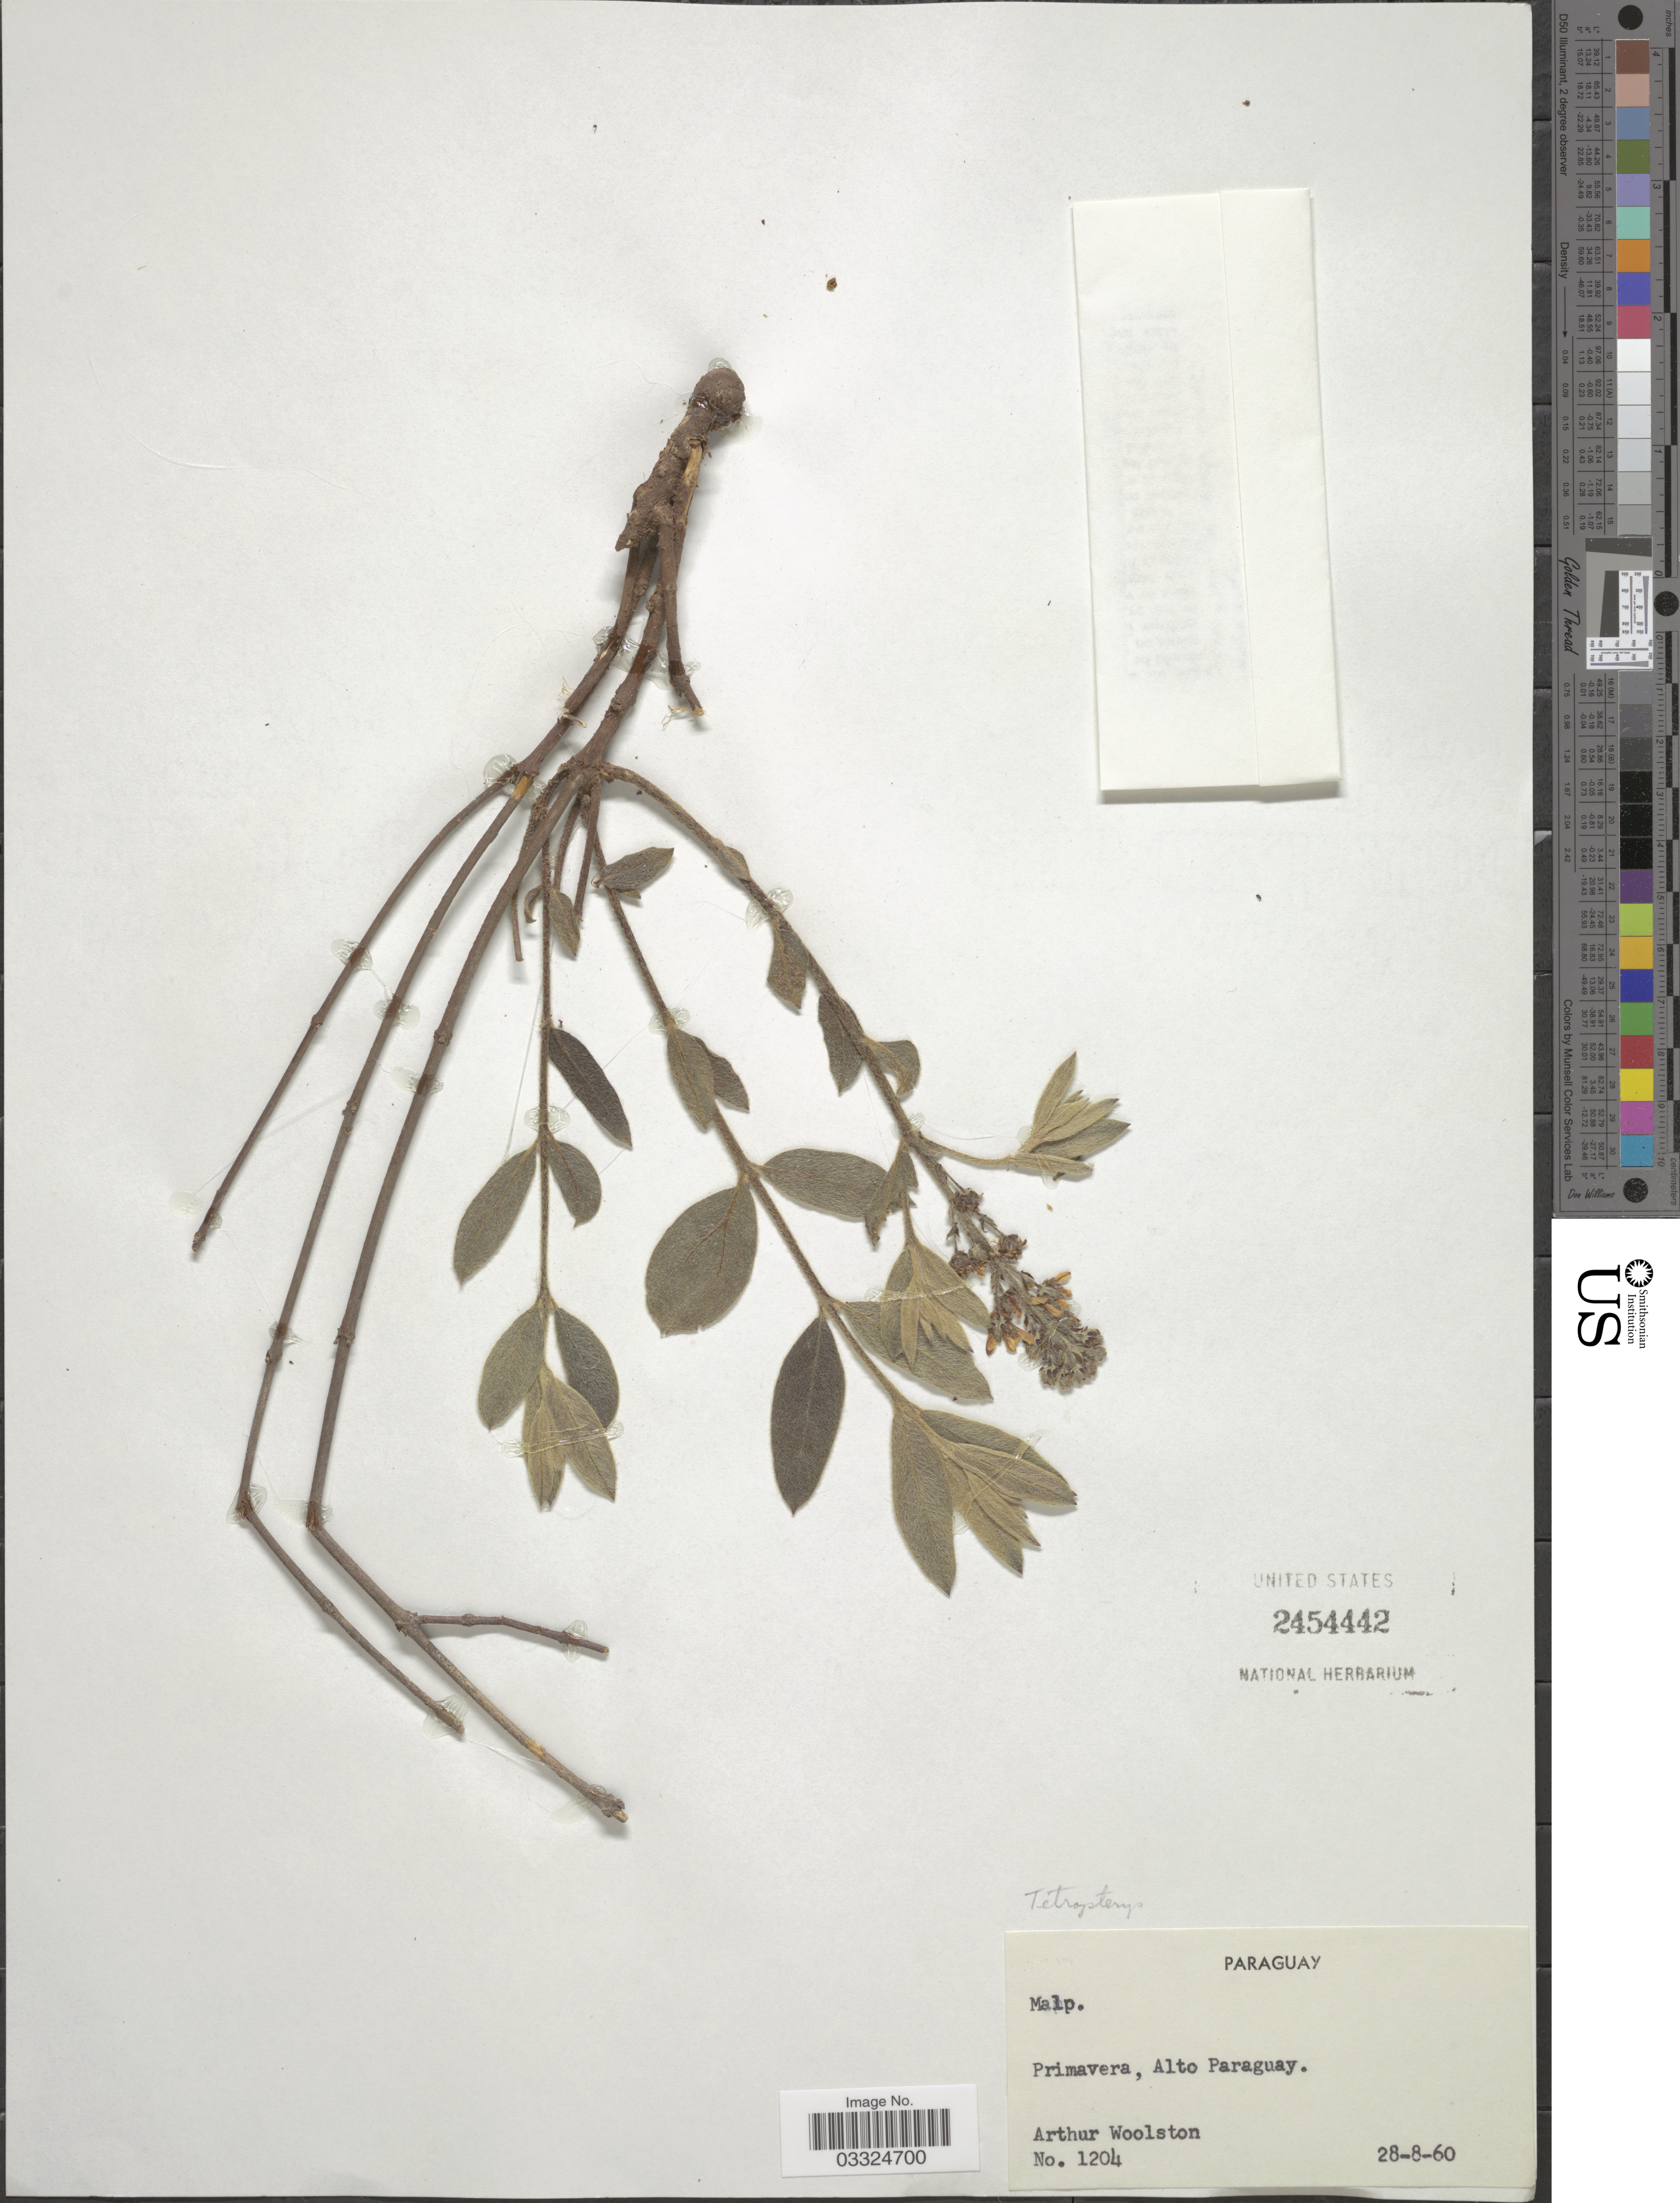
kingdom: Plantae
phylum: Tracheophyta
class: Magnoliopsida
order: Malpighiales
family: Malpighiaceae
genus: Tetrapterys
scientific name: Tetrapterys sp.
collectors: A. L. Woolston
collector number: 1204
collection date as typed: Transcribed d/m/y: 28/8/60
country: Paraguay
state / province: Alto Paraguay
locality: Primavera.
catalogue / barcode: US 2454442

——————

- Direction: Update the entries from the line with "order: Malpighiales" through the end of the entries, changing "catalogue" to "catalog" and leaving everything else as it is.

- Worked answer:
order: Malpighiales
family: Malpighiaceae
genus: Tetrapterys
scientific name: Tetrapterys sp.
collectors: A. L. Woolston
collector number: 1204
collection date as typed: Transcribed d/m/y: 28/8/60
country: Paraguay
state / province: Alto Paraguay
locality: Primavera.
catalog / barcode: US 2454442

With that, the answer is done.